### PROBLEM STATEMENT
Please give back each line of the listing, unchanged in every word.

(DATA IN THIS EXERCISE Opens)

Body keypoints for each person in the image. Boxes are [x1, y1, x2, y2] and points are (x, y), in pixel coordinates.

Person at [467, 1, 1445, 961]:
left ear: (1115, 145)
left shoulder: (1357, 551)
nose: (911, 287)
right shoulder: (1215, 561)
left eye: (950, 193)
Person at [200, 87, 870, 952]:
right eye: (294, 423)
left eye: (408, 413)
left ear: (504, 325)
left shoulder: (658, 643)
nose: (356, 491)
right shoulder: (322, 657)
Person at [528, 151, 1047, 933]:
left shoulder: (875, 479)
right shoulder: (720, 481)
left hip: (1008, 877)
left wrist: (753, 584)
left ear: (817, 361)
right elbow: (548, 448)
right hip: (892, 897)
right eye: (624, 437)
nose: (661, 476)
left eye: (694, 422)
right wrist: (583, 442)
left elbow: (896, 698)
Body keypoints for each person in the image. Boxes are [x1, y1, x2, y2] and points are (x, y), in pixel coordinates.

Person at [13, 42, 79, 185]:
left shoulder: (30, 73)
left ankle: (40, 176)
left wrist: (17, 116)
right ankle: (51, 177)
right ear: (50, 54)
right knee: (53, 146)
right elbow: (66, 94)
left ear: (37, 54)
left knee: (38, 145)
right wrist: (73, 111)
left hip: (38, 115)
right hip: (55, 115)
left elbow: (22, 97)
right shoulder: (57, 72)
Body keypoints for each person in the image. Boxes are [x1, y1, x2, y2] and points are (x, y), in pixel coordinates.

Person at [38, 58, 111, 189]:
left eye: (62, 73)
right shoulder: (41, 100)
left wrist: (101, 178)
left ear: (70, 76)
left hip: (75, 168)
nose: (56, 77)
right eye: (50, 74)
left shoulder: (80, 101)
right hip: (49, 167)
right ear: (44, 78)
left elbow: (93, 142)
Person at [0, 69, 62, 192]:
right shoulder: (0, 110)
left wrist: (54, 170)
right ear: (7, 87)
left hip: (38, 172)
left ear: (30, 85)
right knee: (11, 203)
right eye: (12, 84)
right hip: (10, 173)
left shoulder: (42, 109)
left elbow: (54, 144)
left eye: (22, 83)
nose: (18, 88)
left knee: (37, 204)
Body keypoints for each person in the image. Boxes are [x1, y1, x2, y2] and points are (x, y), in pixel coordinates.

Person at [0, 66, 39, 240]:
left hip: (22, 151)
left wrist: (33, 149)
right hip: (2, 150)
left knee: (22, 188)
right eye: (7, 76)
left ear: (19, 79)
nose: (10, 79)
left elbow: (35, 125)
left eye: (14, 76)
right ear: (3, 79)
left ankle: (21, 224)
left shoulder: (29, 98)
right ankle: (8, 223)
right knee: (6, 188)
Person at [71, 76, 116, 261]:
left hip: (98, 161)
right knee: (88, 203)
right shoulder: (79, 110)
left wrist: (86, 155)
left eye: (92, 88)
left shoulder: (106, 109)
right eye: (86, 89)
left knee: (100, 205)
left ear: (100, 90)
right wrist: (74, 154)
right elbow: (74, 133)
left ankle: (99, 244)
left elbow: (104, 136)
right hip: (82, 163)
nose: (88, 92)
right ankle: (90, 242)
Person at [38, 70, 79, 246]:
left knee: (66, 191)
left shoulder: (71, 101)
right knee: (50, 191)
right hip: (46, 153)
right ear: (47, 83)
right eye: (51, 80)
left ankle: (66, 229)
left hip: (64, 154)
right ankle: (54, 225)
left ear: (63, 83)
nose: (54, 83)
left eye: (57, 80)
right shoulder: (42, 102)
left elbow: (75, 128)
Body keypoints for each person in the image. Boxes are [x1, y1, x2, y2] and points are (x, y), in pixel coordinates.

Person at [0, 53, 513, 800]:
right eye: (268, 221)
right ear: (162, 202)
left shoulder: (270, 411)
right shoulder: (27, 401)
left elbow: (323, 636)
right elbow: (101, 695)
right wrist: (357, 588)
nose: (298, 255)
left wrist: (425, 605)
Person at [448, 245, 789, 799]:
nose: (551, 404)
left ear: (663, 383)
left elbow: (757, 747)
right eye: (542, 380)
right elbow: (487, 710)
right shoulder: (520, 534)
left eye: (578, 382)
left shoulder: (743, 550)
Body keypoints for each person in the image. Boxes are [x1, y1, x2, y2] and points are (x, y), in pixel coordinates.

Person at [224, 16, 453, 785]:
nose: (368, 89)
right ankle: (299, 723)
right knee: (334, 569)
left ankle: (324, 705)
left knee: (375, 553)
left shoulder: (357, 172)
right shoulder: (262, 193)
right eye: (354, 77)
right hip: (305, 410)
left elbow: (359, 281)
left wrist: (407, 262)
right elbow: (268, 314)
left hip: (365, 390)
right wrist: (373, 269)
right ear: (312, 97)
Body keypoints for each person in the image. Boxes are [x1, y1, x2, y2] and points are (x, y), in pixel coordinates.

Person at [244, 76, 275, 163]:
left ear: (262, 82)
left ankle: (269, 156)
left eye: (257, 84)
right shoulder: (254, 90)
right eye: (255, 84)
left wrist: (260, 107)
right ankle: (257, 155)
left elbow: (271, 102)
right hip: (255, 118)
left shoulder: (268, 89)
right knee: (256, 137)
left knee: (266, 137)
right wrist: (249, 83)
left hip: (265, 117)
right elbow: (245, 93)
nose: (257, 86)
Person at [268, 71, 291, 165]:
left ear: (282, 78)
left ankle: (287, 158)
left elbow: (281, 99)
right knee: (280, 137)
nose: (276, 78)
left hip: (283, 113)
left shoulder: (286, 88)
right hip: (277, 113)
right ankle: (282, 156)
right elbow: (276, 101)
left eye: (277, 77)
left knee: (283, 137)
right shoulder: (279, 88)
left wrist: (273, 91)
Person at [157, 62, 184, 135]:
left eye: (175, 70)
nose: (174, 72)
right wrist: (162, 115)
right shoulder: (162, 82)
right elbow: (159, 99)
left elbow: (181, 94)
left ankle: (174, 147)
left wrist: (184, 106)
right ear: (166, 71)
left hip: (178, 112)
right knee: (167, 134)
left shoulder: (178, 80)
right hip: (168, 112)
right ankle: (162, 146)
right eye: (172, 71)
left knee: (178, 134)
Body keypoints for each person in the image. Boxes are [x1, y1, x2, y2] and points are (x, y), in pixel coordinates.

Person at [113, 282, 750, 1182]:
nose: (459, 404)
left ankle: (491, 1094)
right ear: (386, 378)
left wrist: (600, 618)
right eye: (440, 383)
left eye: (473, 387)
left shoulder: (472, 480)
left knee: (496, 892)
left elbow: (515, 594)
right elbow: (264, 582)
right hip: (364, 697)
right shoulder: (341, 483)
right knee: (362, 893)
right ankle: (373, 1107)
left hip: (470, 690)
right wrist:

(DATA IN THIS EXERCISE Closes)

### TASK OUTPUT
Body keypoints for each person in the image. Boxes are [x1, y1, x2, y2] and points are (x, y), in pixel coordinates.

Person at [467, 1, 1445, 961]:
left ear: (1115, 145)
left shoulder: (1357, 551)
nose: (911, 287)
right shoulder: (1215, 561)
left eye: (950, 193)
Person at [200, 87, 870, 952]:
right eye: (294, 423)
left eye: (408, 413)
left ear: (504, 325)
left shoulder: (658, 643)
nose: (356, 491)
right shoulder: (322, 657)
Person at [528, 151, 1047, 933]:
left shoulder: (875, 479)
right shoulder: (720, 481)
left hip: (1008, 877)
left wrist: (753, 584)
left ear: (817, 361)
right elbow: (548, 448)
right hip: (892, 897)
right eye: (624, 437)
nose: (661, 476)
left eye: (694, 422)
right wrist: (583, 442)
left elbow: (896, 698)
Body keypoints for each person in the image. Boxes are [x1, y1, x2, y2] and points are (x, y), in pixel coordinates.

Person at [13, 42, 79, 185]:
left shoulder: (30, 73)
left ankle: (40, 176)
left wrist: (17, 116)
right ankle: (51, 177)
right ear: (50, 54)
right knee: (53, 146)
right elbow: (66, 94)
left ear: (37, 54)
left knee: (38, 145)
right wrist: (73, 111)
left hip: (38, 115)
right hip: (55, 115)
left elbow: (22, 97)
right shoulder: (57, 72)
Body keypoints for each person in the image. Boxes are [x1, y1, x2, y2] and points are (x, y), in pixel coordinates.

Person at [38, 58, 111, 189]:
left eye: (62, 73)
right shoulder: (41, 100)
left wrist: (101, 178)
left ear: (70, 76)
left hip: (75, 168)
nose: (56, 77)
right eye: (50, 74)
left shoulder: (80, 101)
right hip: (49, 167)
right ear: (44, 78)
left elbow: (93, 142)
Person at [0, 69, 62, 192]:
right shoulder: (0, 110)
left wrist: (54, 170)
right ear: (7, 87)
left hip: (38, 172)
left ear: (30, 85)
right knee: (11, 203)
right eye: (12, 84)
right hip: (10, 173)
left shoulder: (42, 109)
left elbow: (54, 144)
left eye: (22, 83)
nose: (18, 88)
left knee: (37, 204)
Body keypoints for each person in the image. Boxes are [x1, y1, x2, y2] and points are (x, y), in pixel coordinates.

Person at [0, 66, 39, 240]:
left hip: (22, 151)
left wrist: (33, 149)
right hip: (2, 150)
left knee: (22, 188)
right eye: (7, 76)
left ear: (19, 79)
nose: (10, 79)
left elbow: (35, 125)
left eye: (14, 76)
right ear: (3, 79)
left ankle: (21, 224)
left shoulder: (29, 98)
right ankle: (8, 223)
right knee: (6, 188)
Person at [71, 76, 116, 261]:
left hip: (98, 161)
right knee: (88, 203)
right shoulder: (79, 110)
left wrist: (86, 155)
left eye: (92, 88)
left shoulder: (106, 109)
right eye: (86, 89)
left knee: (100, 205)
left ear: (100, 90)
right wrist: (74, 154)
right elbow: (74, 133)
left ankle: (99, 244)
left elbow: (104, 136)
right hip: (82, 163)
nose: (88, 92)
right ankle: (90, 242)
Person at [38, 70, 79, 246]:
left knee: (66, 191)
left shoulder: (71, 101)
right knee: (50, 191)
right hip: (46, 153)
right ear: (47, 83)
right eye: (51, 80)
left ankle: (66, 229)
left hip: (64, 154)
right ankle: (54, 225)
left ear: (63, 83)
nose: (54, 83)
left eye: (57, 80)
right shoulder: (42, 102)
left elbow: (75, 128)
Body keypoints for each person in the image. Boxes are [x1, y1, x2, y2] and points are (x, y), in pixel coordinates.

Person at [0, 53, 513, 800]:
right eye: (268, 221)
right ear: (162, 202)
left shoulder: (270, 411)
right shoulder: (27, 401)
left elbow: (323, 636)
right elbow: (101, 695)
right wrist: (357, 588)
nose: (298, 255)
left wrist: (425, 605)
Person at [448, 245, 789, 799]:
nose: (551, 404)
left ear: (663, 383)
left elbow: (757, 747)
right eye: (542, 380)
right elbow: (487, 710)
right shoulder: (520, 534)
left eye: (578, 382)
left shoulder: (743, 550)
Body keypoints for each person in the image. Boxes are [x1, y1, x2, y2] and points are (x, y), in pixel coordinates.

Person at [224, 16, 453, 785]:
nose: (368, 89)
right ankle: (299, 723)
right knee: (334, 569)
left ankle: (324, 705)
left knee: (375, 553)
left shoulder: (357, 172)
right shoulder: (262, 193)
right eye: (354, 77)
right hip: (305, 410)
left elbow: (359, 281)
left wrist: (407, 262)
right elbow: (268, 314)
left hip: (365, 390)
right wrist: (373, 269)
right ear: (312, 97)
Body keypoints for each person in the image. Boxes are [x1, y1, x2, y2] and points are (x, y), in pixel coordinates.

Person at [244, 76, 275, 163]:
left ear: (262, 82)
left ankle: (269, 156)
left eye: (257, 84)
right shoulder: (254, 90)
right eye: (255, 84)
left wrist: (260, 107)
right ankle: (257, 155)
left elbow: (271, 102)
right hip: (255, 118)
left shoulder: (268, 89)
right knee: (256, 137)
left knee: (266, 137)
right wrist: (249, 83)
left hip: (265, 117)
right elbow: (245, 93)
nose: (257, 86)
Person at [268, 71, 291, 165]:
left ear: (282, 78)
left ankle: (287, 158)
left elbow: (281, 99)
right knee: (280, 137)
nose: (276, 78)
left hip: (283, 113)
left shoulder: (286, 88)
right hip: (277, 113)
right ankle: (282, 156)
right elbow: (276, 101)
left eye: (277, 77)
left knee: (283, 137)
right shoulder: (279, 88)
left wrist: (273, 91)
Person at [157, 62, 184, 135]:
left eye: (175, 70)
nose: (174, 72)
right wrist: (162, 115)
right shoulder: (162, 82)
right elbow: (159, 99)
left elbow: (181, 94)
left ankle: (174, 147)
left wrist: (184, 106)
right ear: (166, 71)
left hip: (178, 112)
right knee: (167, 134)
left shoulder: (178, 80)
right hip: (168, 112)
right ankle: (162, 146)
right eye: (172, 71)
left knee: (178, 134)
Body keypoints for each person in the image. Boxes are [x1, y1, x2, y2] and points are (x, y), in pixel coordinates.

Person at [113, 282, 750, 1182]:
nose: (459, 404)
left ankle: (491, 1094)
right ear: (386, 378)
left wrist: (600, 618)
right eye: (440, 383)
left eye: (473, 387)
left shoulder: (472, 480)
left knee: (496, 892)
left elbow: (515, 594)
right elbow: (264, 582)
right hip: (364, 697)
right shoulder: (341, 483)
right knee: (362, 893)
right ankle: (373, 1107)
left hip: (470, 690)
right wrist:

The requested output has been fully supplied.